## [REQUIRED ACTION]
The answer must give back every line of the data exactly, with no pictures.

## [DATA BLOCK]
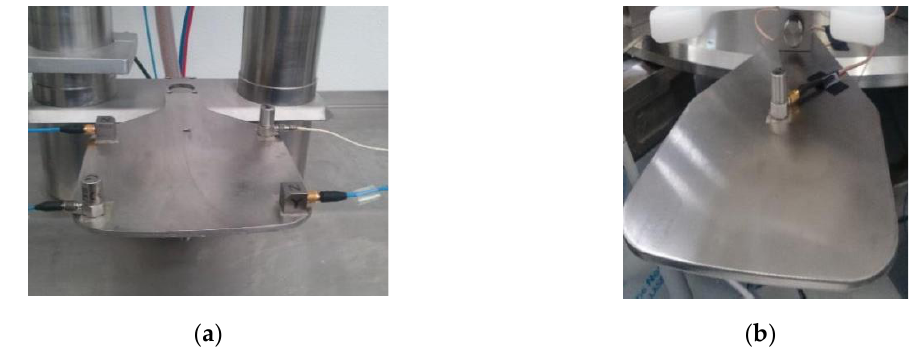
Figure 3. Accelerometers setup: ( a ) first test campaign on the test-bench (two three-axial and two mono-axial); ( b ) second test campaign on the weight filler (one mono-axial).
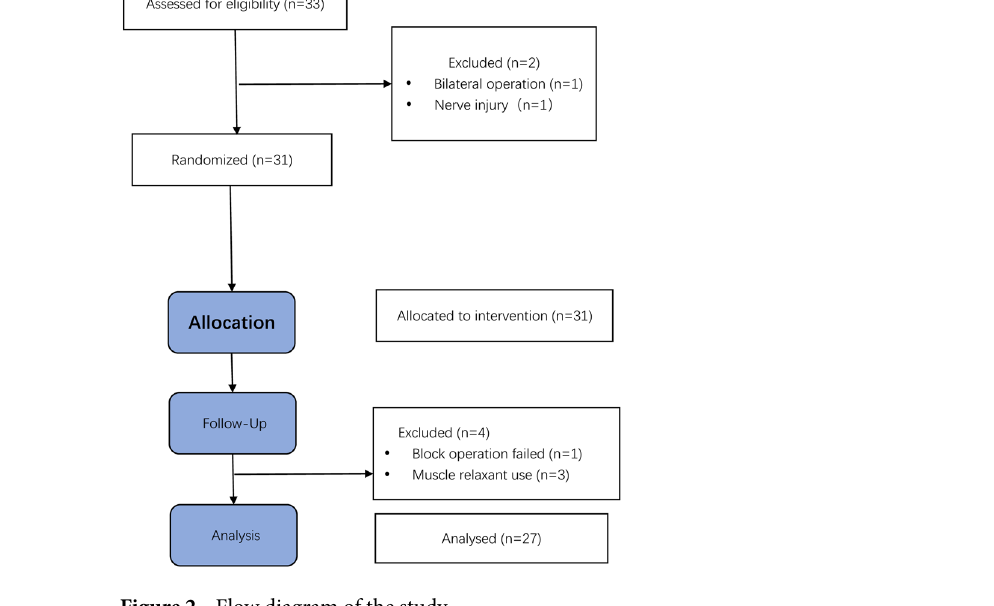
Figure 2. Flow diagram of the study.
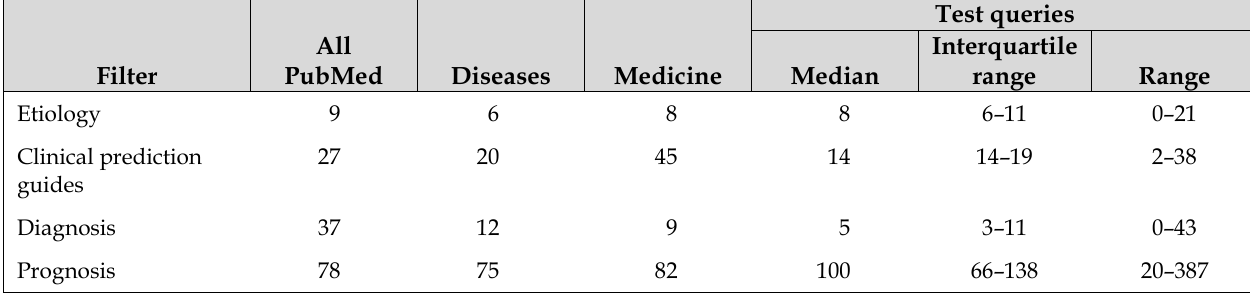
Table 3 Filter /Narrow citations missed per 1,000 Filter /Broad when searching Broad alone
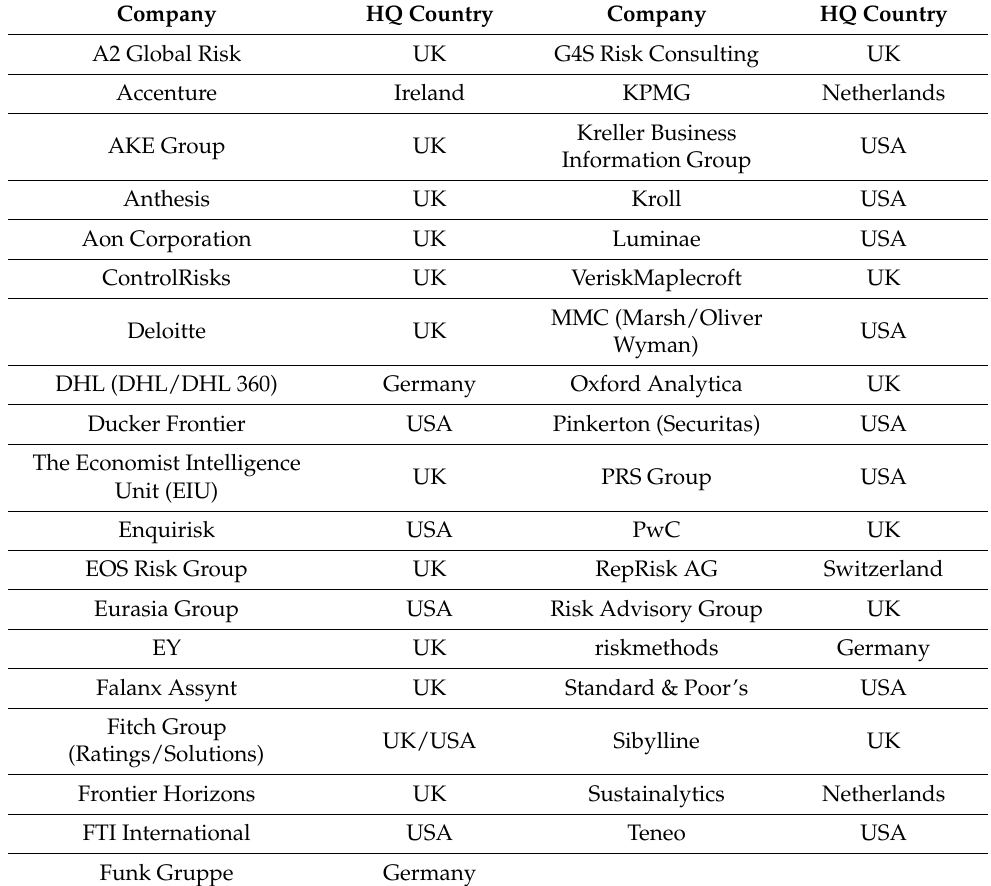
Table 1. Companies in the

## [RESPONSE TO THIS EXERCISE]
Figure 3. Accelerometers setup: ( a ) first test campaign on the test-bench (two three-axial and two mono-axial); ( b ) second test campaign on the weight filler (one mono-axial).
Figure 2. Flow diagram of the study.
Table 3 Filter /Narrow citations missed per 1,000 Filter /Broad when searching Broad alone
Table 1. Companies in the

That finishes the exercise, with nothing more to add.